(Extracted records)
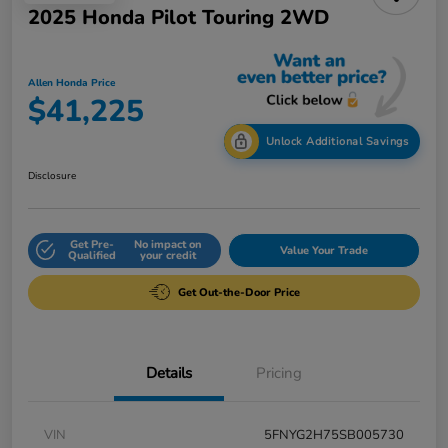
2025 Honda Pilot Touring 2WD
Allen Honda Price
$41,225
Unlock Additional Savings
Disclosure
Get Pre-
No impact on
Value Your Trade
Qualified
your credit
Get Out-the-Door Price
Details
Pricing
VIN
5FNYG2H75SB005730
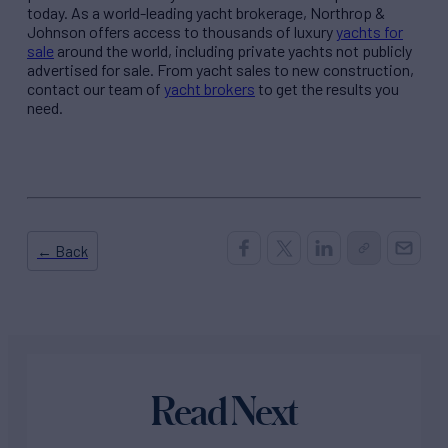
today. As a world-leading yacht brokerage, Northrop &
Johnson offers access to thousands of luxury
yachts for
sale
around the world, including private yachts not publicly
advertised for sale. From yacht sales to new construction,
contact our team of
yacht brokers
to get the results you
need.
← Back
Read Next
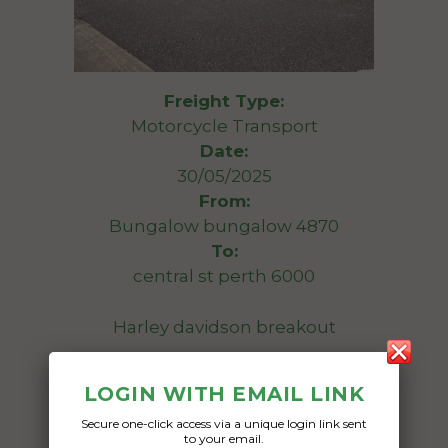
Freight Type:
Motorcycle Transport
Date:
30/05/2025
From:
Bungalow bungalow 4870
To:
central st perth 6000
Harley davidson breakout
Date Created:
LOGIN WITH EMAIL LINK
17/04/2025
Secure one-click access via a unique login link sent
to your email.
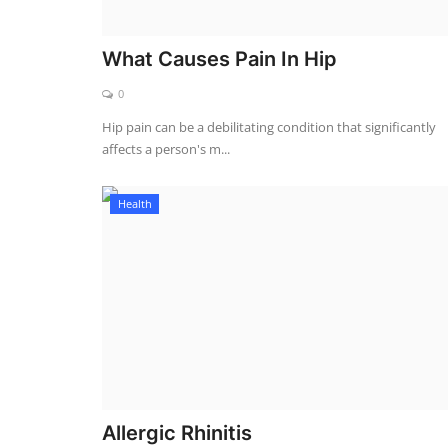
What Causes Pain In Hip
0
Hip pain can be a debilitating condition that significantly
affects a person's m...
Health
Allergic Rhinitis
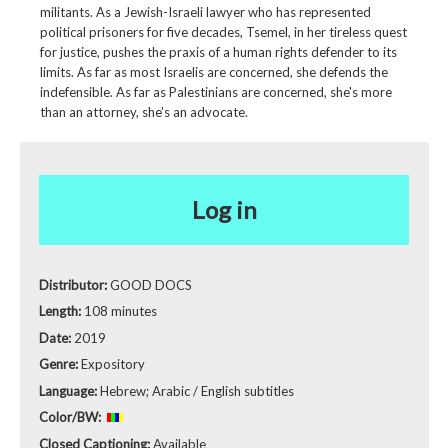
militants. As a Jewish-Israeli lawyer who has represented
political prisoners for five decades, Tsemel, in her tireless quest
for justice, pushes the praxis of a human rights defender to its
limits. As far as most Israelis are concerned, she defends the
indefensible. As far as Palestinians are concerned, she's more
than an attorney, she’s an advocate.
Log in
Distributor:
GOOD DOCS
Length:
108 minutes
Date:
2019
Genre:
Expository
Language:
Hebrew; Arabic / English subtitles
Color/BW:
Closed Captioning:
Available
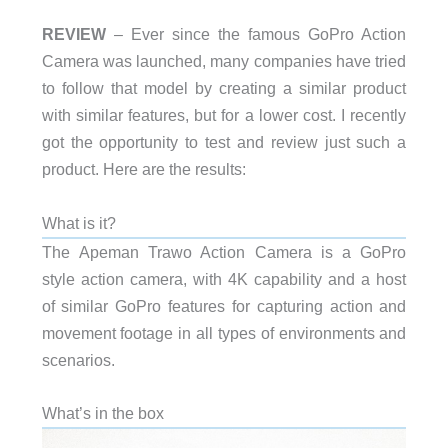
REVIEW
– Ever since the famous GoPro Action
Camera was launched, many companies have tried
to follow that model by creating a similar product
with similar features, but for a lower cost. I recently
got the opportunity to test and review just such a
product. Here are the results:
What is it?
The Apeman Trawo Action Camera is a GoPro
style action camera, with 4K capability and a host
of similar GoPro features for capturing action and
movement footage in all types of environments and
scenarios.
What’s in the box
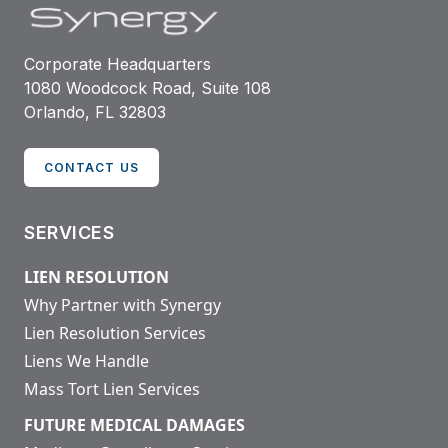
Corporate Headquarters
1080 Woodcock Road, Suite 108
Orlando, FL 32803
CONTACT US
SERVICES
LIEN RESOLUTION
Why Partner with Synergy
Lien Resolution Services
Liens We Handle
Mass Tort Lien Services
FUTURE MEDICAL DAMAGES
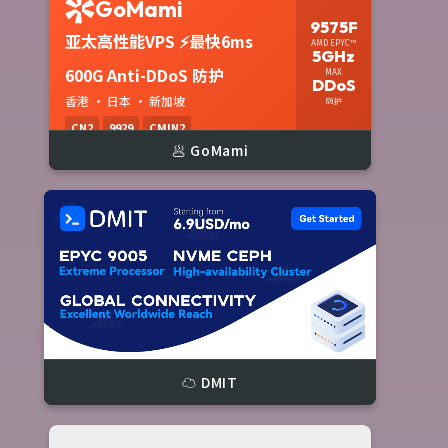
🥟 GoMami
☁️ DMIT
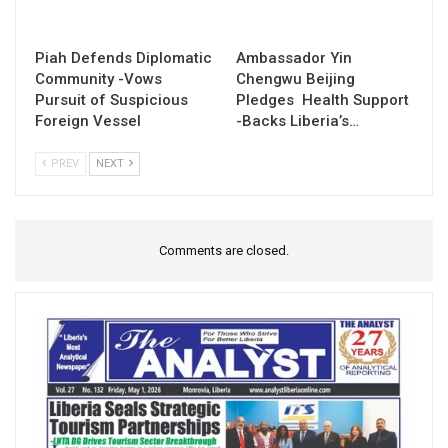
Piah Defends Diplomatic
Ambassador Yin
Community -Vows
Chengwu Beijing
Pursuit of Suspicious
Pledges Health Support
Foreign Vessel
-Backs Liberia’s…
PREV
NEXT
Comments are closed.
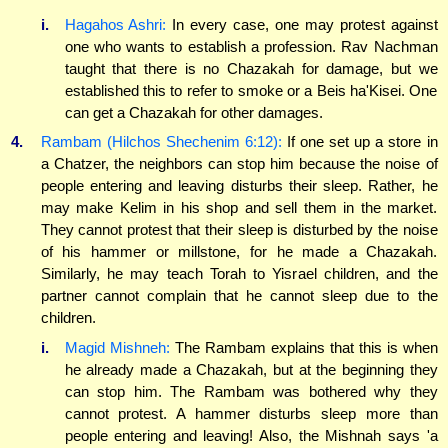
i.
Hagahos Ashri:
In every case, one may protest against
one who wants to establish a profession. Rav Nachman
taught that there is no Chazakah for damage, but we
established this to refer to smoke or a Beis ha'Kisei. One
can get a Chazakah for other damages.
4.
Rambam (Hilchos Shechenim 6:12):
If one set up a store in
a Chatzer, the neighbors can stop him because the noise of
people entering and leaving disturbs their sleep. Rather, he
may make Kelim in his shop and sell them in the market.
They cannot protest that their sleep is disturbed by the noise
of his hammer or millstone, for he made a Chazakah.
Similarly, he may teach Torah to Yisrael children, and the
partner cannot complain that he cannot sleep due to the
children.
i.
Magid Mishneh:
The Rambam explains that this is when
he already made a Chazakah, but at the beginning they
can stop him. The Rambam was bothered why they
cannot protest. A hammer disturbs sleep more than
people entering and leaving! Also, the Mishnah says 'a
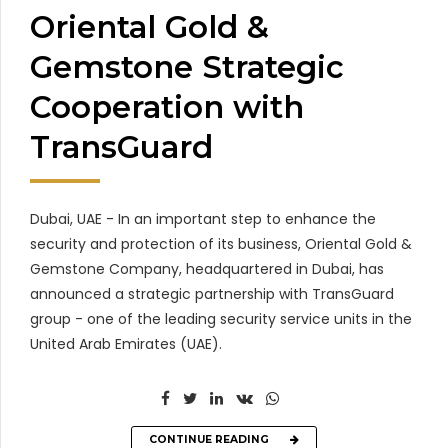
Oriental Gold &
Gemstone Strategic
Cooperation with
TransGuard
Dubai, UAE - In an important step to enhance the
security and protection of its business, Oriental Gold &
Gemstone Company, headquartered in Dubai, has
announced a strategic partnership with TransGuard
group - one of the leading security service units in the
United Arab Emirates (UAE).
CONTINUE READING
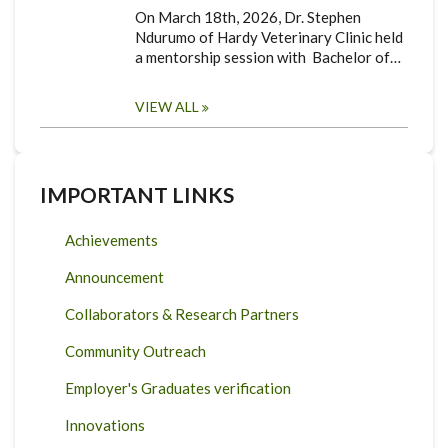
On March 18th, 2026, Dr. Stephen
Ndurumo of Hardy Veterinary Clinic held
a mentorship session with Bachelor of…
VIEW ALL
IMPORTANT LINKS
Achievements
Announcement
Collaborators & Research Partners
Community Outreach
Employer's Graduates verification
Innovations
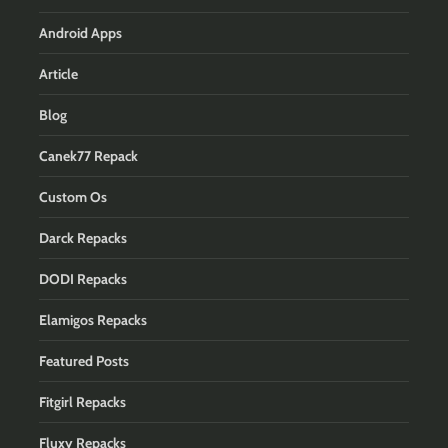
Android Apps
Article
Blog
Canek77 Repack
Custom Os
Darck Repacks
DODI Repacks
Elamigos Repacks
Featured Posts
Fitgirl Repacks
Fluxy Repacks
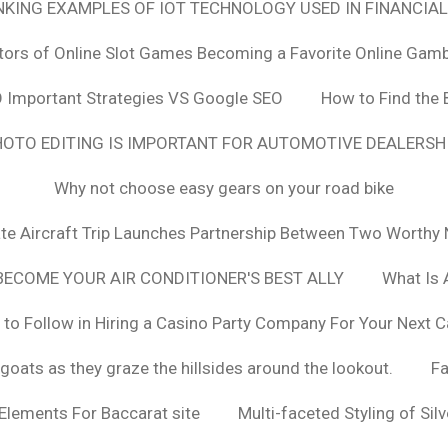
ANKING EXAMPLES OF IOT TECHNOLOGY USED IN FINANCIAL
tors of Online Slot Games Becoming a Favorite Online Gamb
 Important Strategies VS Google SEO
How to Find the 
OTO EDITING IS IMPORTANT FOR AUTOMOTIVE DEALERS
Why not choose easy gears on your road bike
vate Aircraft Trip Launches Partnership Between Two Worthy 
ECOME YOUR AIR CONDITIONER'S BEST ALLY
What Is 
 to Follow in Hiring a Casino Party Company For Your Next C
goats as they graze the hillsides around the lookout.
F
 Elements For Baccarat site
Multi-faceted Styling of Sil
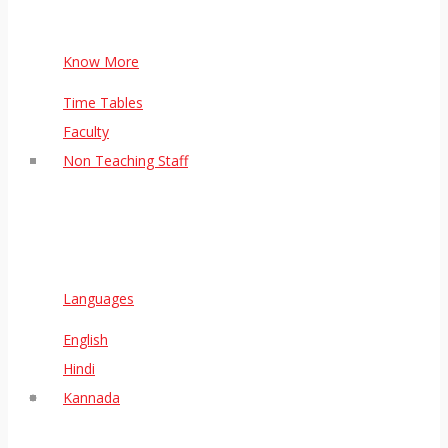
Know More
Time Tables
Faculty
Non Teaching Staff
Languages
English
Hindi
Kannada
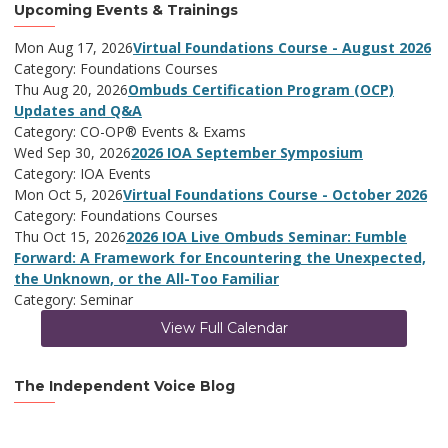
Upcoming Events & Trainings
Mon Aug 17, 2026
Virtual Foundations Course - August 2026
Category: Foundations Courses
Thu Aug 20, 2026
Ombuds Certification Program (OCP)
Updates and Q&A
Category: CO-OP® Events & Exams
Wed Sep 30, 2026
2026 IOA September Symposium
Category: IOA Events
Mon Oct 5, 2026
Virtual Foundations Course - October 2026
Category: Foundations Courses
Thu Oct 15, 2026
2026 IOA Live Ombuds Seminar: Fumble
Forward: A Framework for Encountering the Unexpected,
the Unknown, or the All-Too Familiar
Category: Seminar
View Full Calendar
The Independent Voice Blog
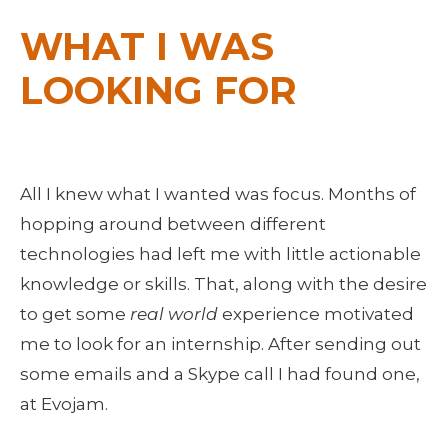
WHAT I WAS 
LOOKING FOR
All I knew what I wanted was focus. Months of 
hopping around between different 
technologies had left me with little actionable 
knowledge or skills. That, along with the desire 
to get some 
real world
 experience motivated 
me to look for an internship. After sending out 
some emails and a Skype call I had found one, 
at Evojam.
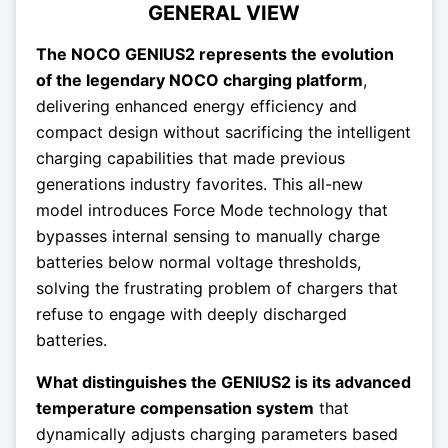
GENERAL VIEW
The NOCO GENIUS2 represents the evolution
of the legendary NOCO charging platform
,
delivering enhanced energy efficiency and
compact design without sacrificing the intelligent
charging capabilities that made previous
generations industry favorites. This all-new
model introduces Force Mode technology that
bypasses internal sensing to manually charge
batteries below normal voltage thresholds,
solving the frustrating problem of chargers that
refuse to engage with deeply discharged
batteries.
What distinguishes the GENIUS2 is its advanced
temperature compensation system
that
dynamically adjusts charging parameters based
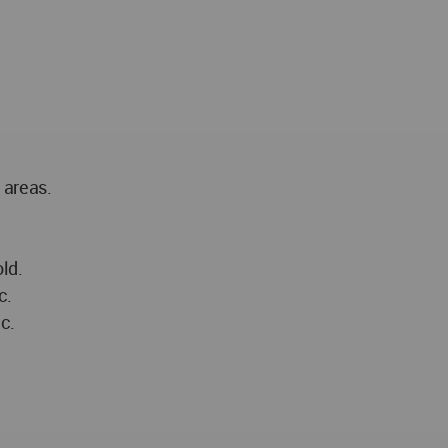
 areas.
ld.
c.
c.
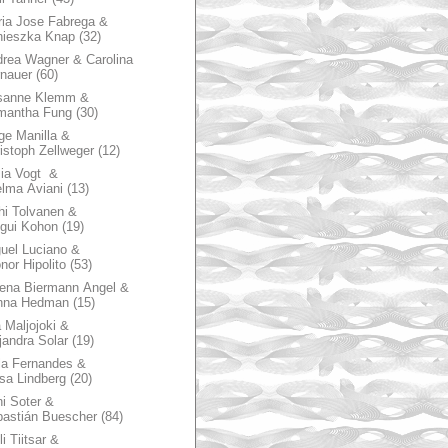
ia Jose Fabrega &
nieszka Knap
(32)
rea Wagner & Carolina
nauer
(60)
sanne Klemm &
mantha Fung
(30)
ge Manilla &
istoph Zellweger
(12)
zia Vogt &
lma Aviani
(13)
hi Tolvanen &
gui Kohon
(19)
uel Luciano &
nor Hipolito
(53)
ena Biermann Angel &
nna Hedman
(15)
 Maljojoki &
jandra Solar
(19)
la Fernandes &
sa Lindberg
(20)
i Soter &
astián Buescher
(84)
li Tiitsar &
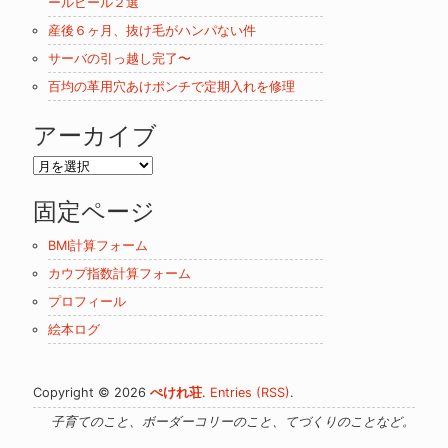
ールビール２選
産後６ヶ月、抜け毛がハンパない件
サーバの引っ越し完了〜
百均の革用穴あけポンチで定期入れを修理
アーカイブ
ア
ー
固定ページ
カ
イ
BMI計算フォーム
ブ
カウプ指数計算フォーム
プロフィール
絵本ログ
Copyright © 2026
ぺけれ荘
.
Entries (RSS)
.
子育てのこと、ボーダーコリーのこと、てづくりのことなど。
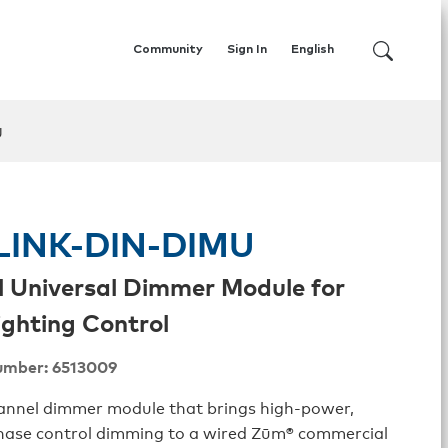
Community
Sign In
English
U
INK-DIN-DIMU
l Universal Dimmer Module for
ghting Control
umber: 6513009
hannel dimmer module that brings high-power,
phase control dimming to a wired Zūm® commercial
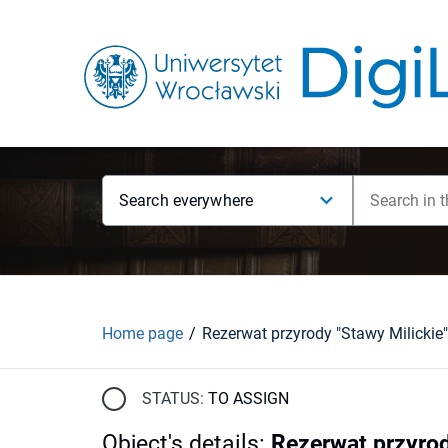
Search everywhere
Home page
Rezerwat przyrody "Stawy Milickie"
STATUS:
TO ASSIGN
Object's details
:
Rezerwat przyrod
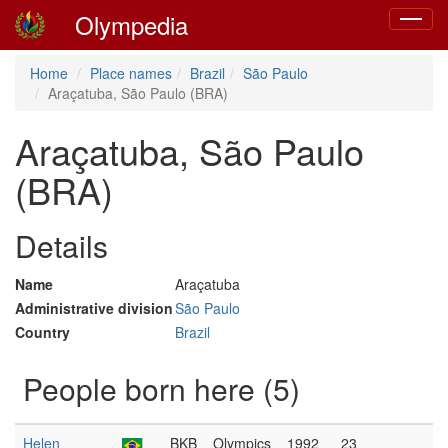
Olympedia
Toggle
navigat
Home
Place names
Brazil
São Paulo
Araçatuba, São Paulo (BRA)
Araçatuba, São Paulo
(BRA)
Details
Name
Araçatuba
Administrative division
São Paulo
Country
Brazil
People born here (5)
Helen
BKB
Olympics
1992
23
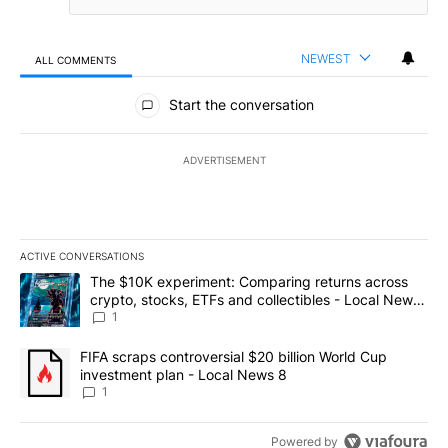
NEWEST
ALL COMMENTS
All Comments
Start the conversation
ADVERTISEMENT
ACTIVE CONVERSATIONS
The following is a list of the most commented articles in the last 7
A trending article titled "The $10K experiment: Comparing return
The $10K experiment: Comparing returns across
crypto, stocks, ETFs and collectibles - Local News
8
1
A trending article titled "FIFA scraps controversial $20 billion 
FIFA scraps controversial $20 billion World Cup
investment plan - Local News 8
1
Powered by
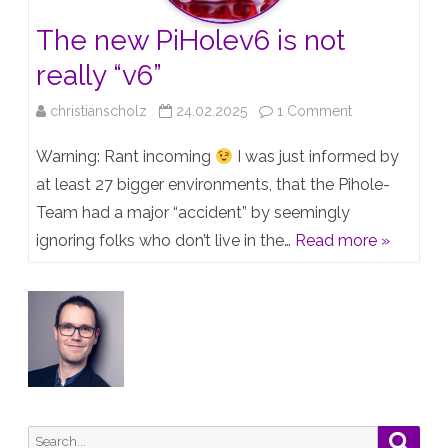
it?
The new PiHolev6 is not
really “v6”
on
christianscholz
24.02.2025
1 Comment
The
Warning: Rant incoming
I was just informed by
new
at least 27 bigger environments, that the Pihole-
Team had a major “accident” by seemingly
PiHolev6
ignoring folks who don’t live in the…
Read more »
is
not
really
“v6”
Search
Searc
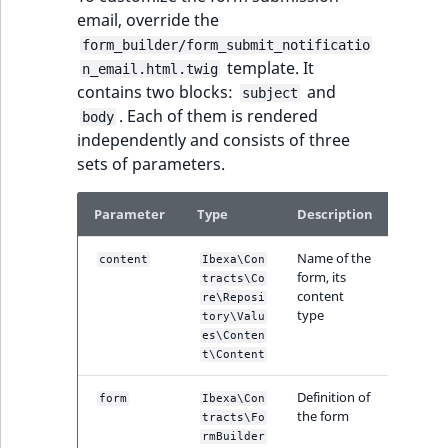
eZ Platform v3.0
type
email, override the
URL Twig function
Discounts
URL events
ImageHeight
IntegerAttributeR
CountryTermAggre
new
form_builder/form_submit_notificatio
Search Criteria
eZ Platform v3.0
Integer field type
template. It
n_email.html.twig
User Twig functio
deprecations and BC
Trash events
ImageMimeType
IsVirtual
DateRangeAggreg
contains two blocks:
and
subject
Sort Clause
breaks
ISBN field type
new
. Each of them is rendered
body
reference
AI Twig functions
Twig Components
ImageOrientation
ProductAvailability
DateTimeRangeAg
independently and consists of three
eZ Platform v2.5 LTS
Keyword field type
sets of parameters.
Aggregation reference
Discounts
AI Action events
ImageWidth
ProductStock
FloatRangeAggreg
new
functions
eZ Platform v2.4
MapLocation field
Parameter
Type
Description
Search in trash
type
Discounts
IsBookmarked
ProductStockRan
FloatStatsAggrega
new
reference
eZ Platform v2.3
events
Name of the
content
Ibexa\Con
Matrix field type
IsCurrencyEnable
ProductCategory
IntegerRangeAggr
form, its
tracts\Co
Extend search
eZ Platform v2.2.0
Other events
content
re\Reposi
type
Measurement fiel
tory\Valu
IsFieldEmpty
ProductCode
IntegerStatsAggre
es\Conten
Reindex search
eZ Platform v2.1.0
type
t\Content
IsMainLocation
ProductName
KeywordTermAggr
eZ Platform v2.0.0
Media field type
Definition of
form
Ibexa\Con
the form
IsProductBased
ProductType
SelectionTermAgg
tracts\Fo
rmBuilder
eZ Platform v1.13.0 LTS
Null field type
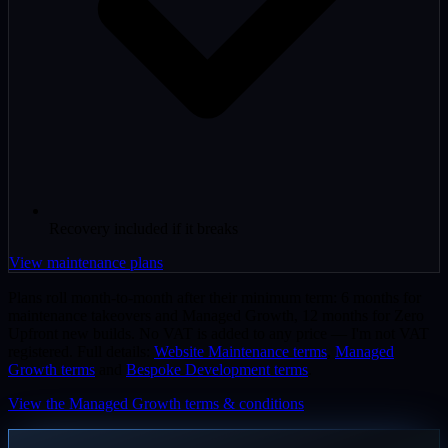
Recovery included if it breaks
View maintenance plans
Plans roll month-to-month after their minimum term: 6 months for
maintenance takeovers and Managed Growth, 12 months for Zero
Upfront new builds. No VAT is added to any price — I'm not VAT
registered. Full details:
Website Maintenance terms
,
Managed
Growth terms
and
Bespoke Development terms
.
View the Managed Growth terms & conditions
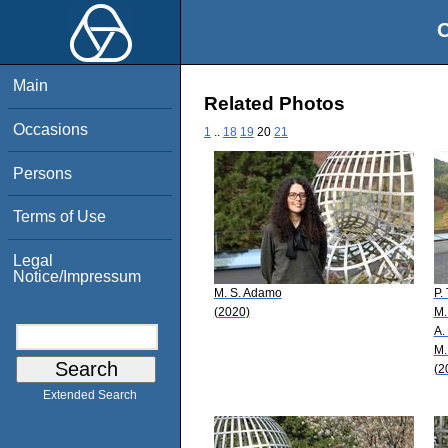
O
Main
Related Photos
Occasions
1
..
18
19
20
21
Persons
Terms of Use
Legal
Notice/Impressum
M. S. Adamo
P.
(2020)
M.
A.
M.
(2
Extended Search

## EXERCISE BRIEF
Reproduce the material word for word from its start through the line containing "5FNYG2H75SB005730", including that line, and omit the pictures.

## ANSWER
2025 Honda Pilot Touring 2WD
Allen Honda Price
$41,225
Unlock Additional Savings
Disclosure
Get Pre-
No impact on
Value Your Trade
Qualified
your credit
Get Out-the-Door Price
Details
Pricing
VIN
5FNYG2H75SB005730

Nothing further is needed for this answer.